Many analytical tools integrate with Microsoft Excel, and for a simple reason: People who crunch numbers for a living spend a lot of time with spreadsheets. SQL Server 2005's data-mining algorithms offer powerful capabilities for analyzing data, but Microsoft didn't provide any out-of-the box tools for delivering data mining to the desktop until recently. In February 2007, Microsoft delivered the Data Mining Add-ins for Office 2007, which let you take advantage of SQL Server 2005 predictive analytics in Excel 2007 and Microsoft Office Visio 2007. Let's walk through the installation and configuration of the Data Mining Add-ins and look at a comprehensive sample. We'll focus on one add-in tool in particular: the Data Mining Client for Excel.

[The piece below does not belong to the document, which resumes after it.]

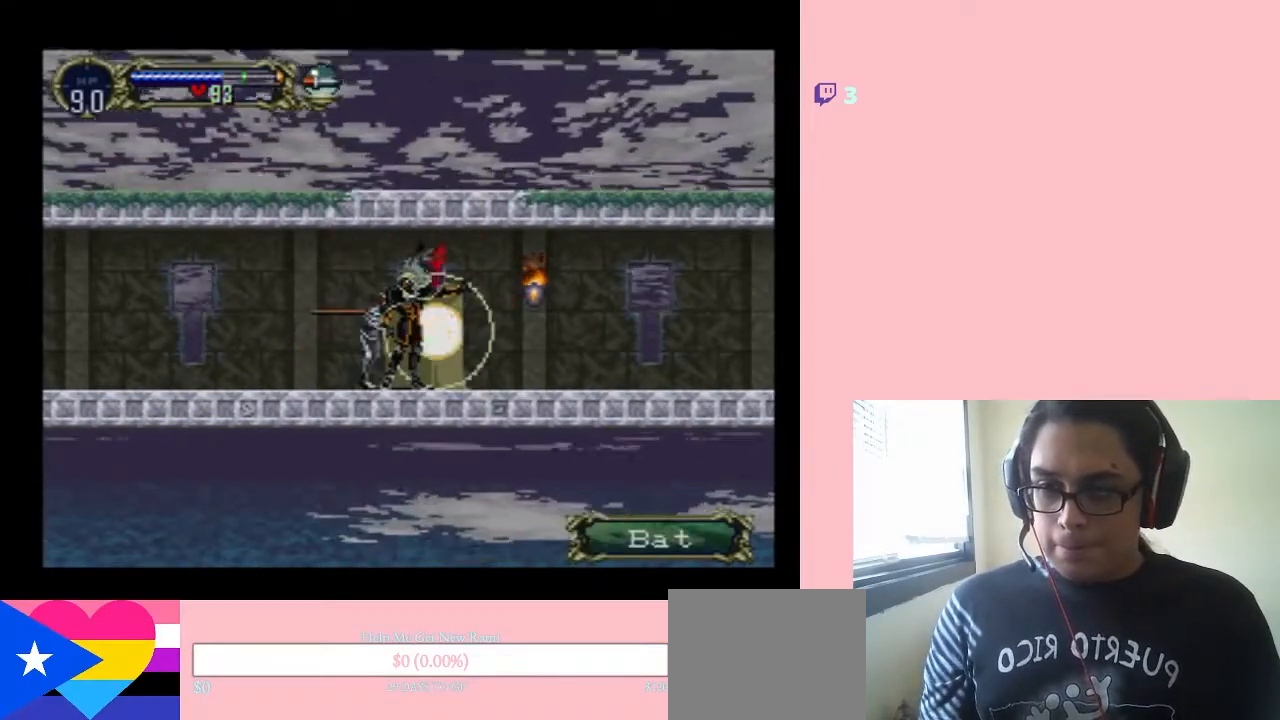
{"buttons": [], "left_stick": "center", "right_stick": "center", "events": []}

Installation and Initial Configuration
Before installing the add-ins, make sure Excel 2007 and the Microsoft .NET Framework 2.0 are installed on your machine. Additionally, run Office Setup from the Control Panel Add/Remove Programs applet to ensure that the .NET Programmability Support component is installed under Excel. (This component is included with the default installation of Excel.) Lastly, you'll need access to an instance of SQL Server 2005 Analysis Services, though this instance doesn't have to reside on your machine. I recommend that you also install the AdventureWorks Analysis Services database sample. (The Microsoft article "Running Setup to Install AdventureWorks Sample Databases and Samples," http://msdn2.microsoft.com/en-us/library/ms143804.aspx, explains how to install the sample.)
Next, download and install the Data Mining Add-ins. (For download details, go to http://go.microsoft.com/fwlink/?LinkId=82754.) In the Feature Selection window, which you'll see after you begin the installation process on your local machine, make sure the following features, at a minimum, are set to be installed on the local hard drive:
- Data Mining Client for Excel, which lets you run through the full datamining process within Excel 2007
- Server Configuration Utility, which lets you set Analysis Services server properties specific to data mining and create a database for storing models.

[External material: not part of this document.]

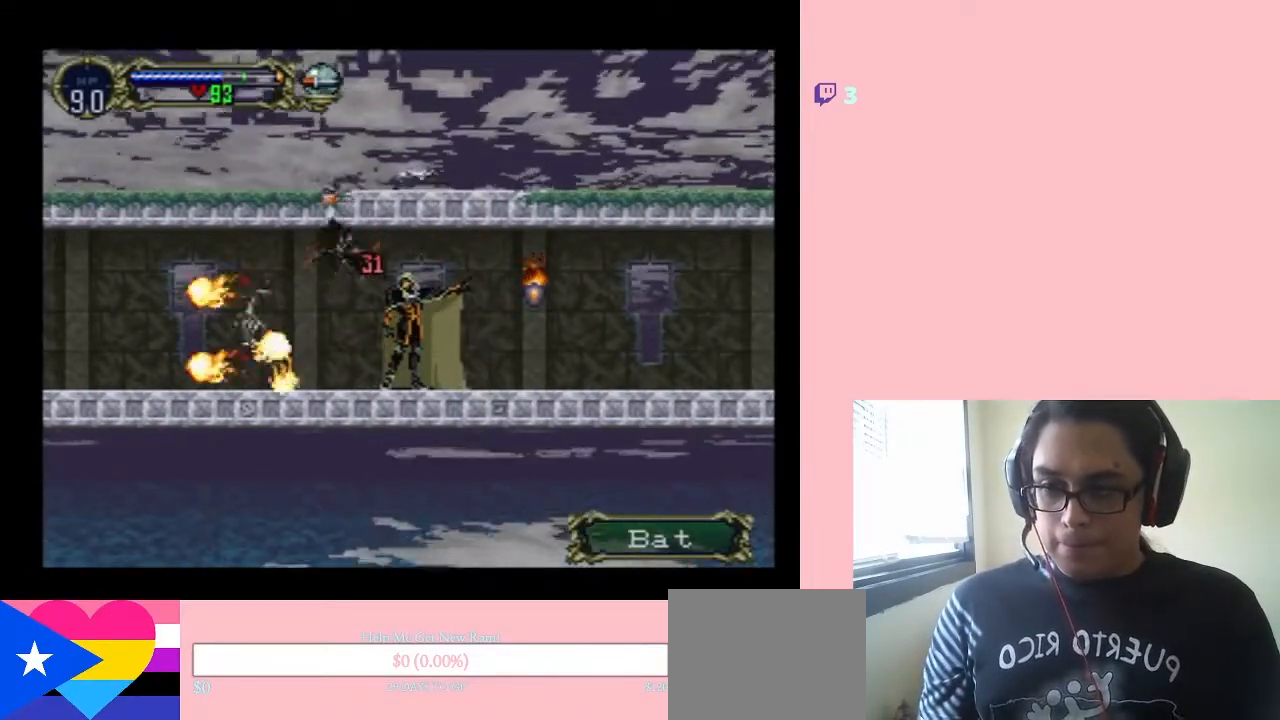
{"buttons": [], "left_stick": "center", "right_stick": "center", "events": []}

After the installation is complete, click Start, All Programs, SQL Server 2005 DM Add-Ins, Server Configuration Utility.The configuration utility sets the Analysis Services Data Mining\AllowSessionMiningModels server property to True, then creates the DMAddinsDB database to use for creating temporary and permanent data models. You can also view the documentation that comes with the Data Mining Add-ins if you prefer to configure your server and create a database manually.
A Data-Mining Primer
At a high level, data mining is the process of finding information (e.g., patterns, trends) in large volumes of data in an automated or semi-automated manner. The classic example of the value of data mining is its use in cross selling. For example, when I buy a book online, the vendor might query its database for customers who bought the same book and display other titles those customers purchased.

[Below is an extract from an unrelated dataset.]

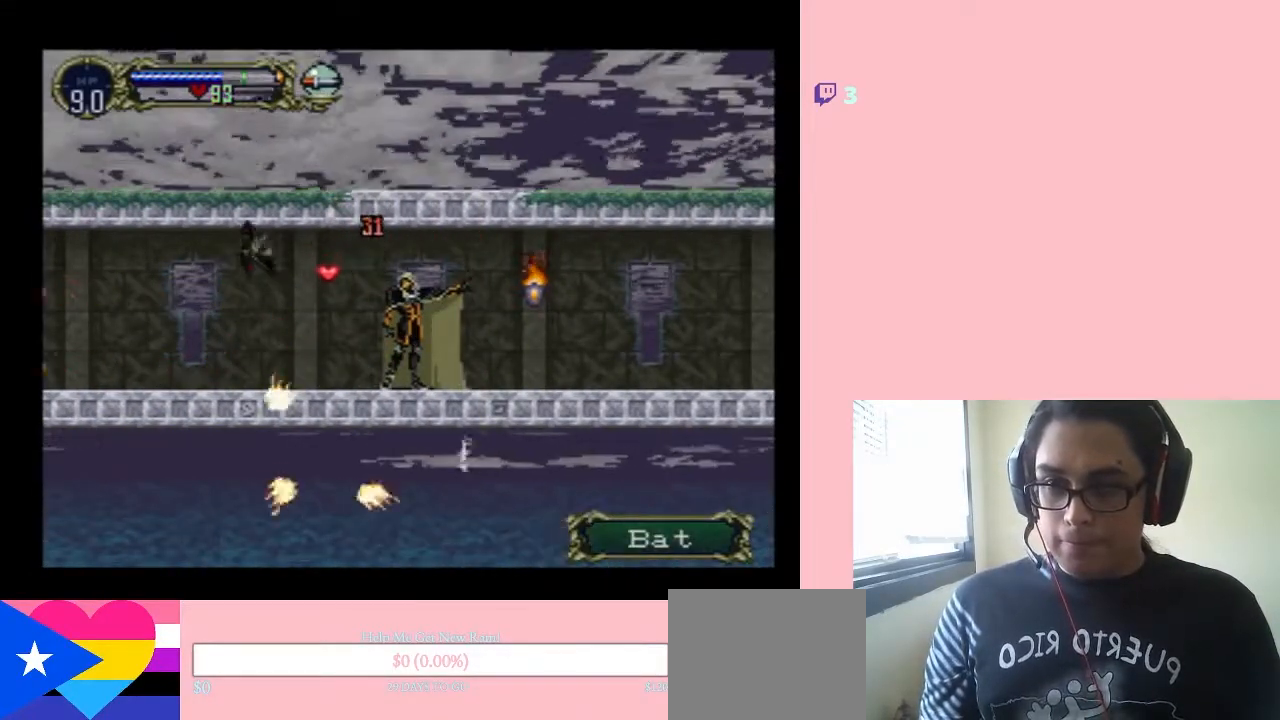
{"buttons": ["DPAD_RIGHT"], "left_stick": "center", "right_stick": "center", "events": [[217, "DPAD_LEFT", "down"], [467, "DPAD_LEFT", "up"], [467, "DPAD_RIGHT", "down"]]}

SQL Server 2005 ships with nine data-mining algorithms, each of which is suited to a different type of problem, such as forecasting sales, identifying fraudulent transactions and claims, or segmenting customers into different profiles. Each situation involves the use of historical data to build a model to predict a future state or to better understand the current state. Data-mining literature (including SQL Server Books Online—BOL) typically groups algorithms into different types (or tasks). An example of a data-mining type is Classification, which categorizes historical data around a predictable attribute. The Microsoft Decision Trees algorithm is a classification algorithm.
So, data mining helps solve problems, but how exactly does one mine data? Using BOL as a reference, let's look at the data-mining process in terms of six basic steps:
- Define the business problem.
- Prepare the historical data.
- Explore/validate the historical data.
- Build the data-mining model.
- Explore/validate the model.
- Deploy and update model.
The example I use is similar to Lesson 2: Building a Targeted Mailing Scenario in the data-mining tutorial that ships with SQL Server 2005. (For more information about the tutorial, see SQL Server 2005 BOL "Data Mining Tutorial," http://msdn2.microsoft.com/en-us/library/ms167167.aspx.) Assuming you've installed the AdventureWorks Analysis Services database sample, you can review the BOL datamining tutorial and the accompanying data-mining models for additional insight.
A Data-Mining Scenario
A typical data-mining scenario you might encounter is that of classifying customers so you can build a targeted mailing list. Let's walk through this scenario using the BOL six-step data-mining process as a guide.
Define the business problem. Let's say you're working in the marketing department of a famous bicycle company, AdventureWorks. The marketing director has decided to run a promotion for a new line of bicycles. You've acquired a long list of potential customers that includes key demographic data such as age, gender, marital status, and occupation. However, the marketing budget is tight. You need to minimize the cost of a direct mail campaign by identifying the set of potential customers most likely to purchase a bike, as indicated by customer purchase history. To identify these customers, you'll use the Data Mining Client for Excel.
Prepare the historical data. In this example, the task of preparing historical data has already been done for you. Click Start, All Programs, Microsoft SQL Server 2005 DM Add-ins, Sample Excel Data, to open the sample workbook named DMAddins_SampleData.xlsx. (You might want to make a backup copy of this workbook, which is located by default in the C:\Program Files\Microsoft SQL Server 2005 DM Add-Ins folder.) Navigate to the Source Data worksheet to view the demographic data about the existing customers, including a field indicating whether they've purchased a bike.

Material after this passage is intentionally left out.